▶ _MATERIAL SHOWN_
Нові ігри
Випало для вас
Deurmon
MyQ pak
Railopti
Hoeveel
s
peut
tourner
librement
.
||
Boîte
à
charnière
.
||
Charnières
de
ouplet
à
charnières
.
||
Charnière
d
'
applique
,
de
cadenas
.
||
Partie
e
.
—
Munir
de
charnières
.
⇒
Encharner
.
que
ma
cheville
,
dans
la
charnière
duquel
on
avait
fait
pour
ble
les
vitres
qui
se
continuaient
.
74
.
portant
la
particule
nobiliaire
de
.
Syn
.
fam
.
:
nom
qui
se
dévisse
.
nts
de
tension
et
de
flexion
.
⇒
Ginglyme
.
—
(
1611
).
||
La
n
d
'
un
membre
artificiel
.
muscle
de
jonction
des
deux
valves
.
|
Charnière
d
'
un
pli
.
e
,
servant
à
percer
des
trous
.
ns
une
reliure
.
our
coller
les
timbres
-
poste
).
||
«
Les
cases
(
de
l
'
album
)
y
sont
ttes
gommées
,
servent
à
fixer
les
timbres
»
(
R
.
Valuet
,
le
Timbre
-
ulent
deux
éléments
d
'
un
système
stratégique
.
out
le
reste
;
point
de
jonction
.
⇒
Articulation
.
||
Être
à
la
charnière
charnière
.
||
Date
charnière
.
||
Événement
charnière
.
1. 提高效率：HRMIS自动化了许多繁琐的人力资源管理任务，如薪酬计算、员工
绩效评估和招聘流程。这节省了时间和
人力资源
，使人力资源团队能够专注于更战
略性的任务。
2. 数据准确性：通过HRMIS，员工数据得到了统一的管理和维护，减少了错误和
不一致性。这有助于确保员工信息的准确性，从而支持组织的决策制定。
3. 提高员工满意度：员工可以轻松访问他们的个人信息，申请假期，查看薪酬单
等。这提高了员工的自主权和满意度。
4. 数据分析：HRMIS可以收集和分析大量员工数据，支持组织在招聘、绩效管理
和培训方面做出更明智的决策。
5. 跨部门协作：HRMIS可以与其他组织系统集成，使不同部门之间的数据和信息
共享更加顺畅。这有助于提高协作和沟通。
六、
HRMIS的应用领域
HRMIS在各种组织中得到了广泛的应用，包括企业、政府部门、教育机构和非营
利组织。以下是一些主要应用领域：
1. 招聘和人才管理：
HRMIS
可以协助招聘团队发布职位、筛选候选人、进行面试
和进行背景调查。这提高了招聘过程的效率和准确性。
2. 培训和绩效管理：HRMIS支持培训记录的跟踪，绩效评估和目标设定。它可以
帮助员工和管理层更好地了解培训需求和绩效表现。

▶ _TASK_
Return the lines above exactly, keeping every word.

▶ _TASK ANSWER_
Нові ігри
Випало для вас
Deurmon
MyQ pak
Railopti
Hoeveel
s
peut
tourner
librement
.
||
Boîte
à
charnière
.
||
Charnières
de
ouplet
à
charnières
.
||
Charnière
d
'
applique
,
de
cadenas
.
||
Partie
e
.
—
Munir
de
charnières
.
⇒
Encharner
.
que
ma
cheville
,
dans
la
charnière
duquel
on
avait
fait
pour
ble
les
vitres
qui
se
continuaient
.
74
.
portant
la
particule
nobiliaire
de
.
Syn
.
fam
.
:
nom
qui
se
dévisse
.
nts
de
tension
et
de
flexion
.
⇒
Ginglyme
.
—
(
1611
).
||
La
n
d
'
un
membre
artificiel
.
muscle
de
jonction
des
deux
valves
.
|
Charnière
d
'
un
pli
.
e
,
servant
à
percer
des
trous
.
ns
une
reliure
.
our
coller
les
timbres
-
poste
).
||
«
Les
cases
(
de
l
'
album
)
y
sont
ttes
gommées
,
servent
à
fixer
les
timbres
»
(
R
.
Valuet
,
le
Timbre
-
ulent
deux
éléments
d
'
un
système
stratégique
.
out
le
reste
;
point
de
jonction
.
⇒
Articulation
.
||
Être
à
la
charnière
charnière
.
||
Date
charnière
.
||
Événement
charnière
.
1. 提高效率：HRMIS自动化了许多繁琐的人力资源管理任务，如薪酬计算、员工
绩效评估和招聘流程。这节省了时间和
人力资源
，使人力资源团队能够专注于更战
略性的任务。
2. 数据准确性：通过HRMIS，员工数据得到了统一的管理和维护，减少了错误和
不一致性。这有助于确保员工信息的准确性，从而支持组织的决策制定。
3. 提高员工满意度：员工可以轻松访问他们的个人信息，申请假期，查看薪酬单
等。这提高了员工的自主权和满意度。
4. 数据分析：HRMIS可以收集和分析大量员工数据，支持组织在招聘、绩效管理
和培训方面做出更明智的决策。
5. 跨部门协作：HRMIS可以与其他组织系统集成，使不同部门之间的数据和信息
共享更加顺畅。这有助于提高协作和沟通。
六、
HRMIS的应用领域
HRMIS在各种组织中得到了广泛的应用，包括企业、政府部门、教育机构和非营
利组织。以下是一些主要应用领域：
1. 招聘和人才管理：
HRMIS
可以协助招聘团队发布职位、筛选候选人、进行面试
和进行背景调查。这提高了招聘过程的效率和准确性。
2. 培训和绩效管理：HRMIS支持培训记录的跟踪，绩效评估和目标设定。它可以
帮助员工和管理层更好地了解培训需求和绩效表现。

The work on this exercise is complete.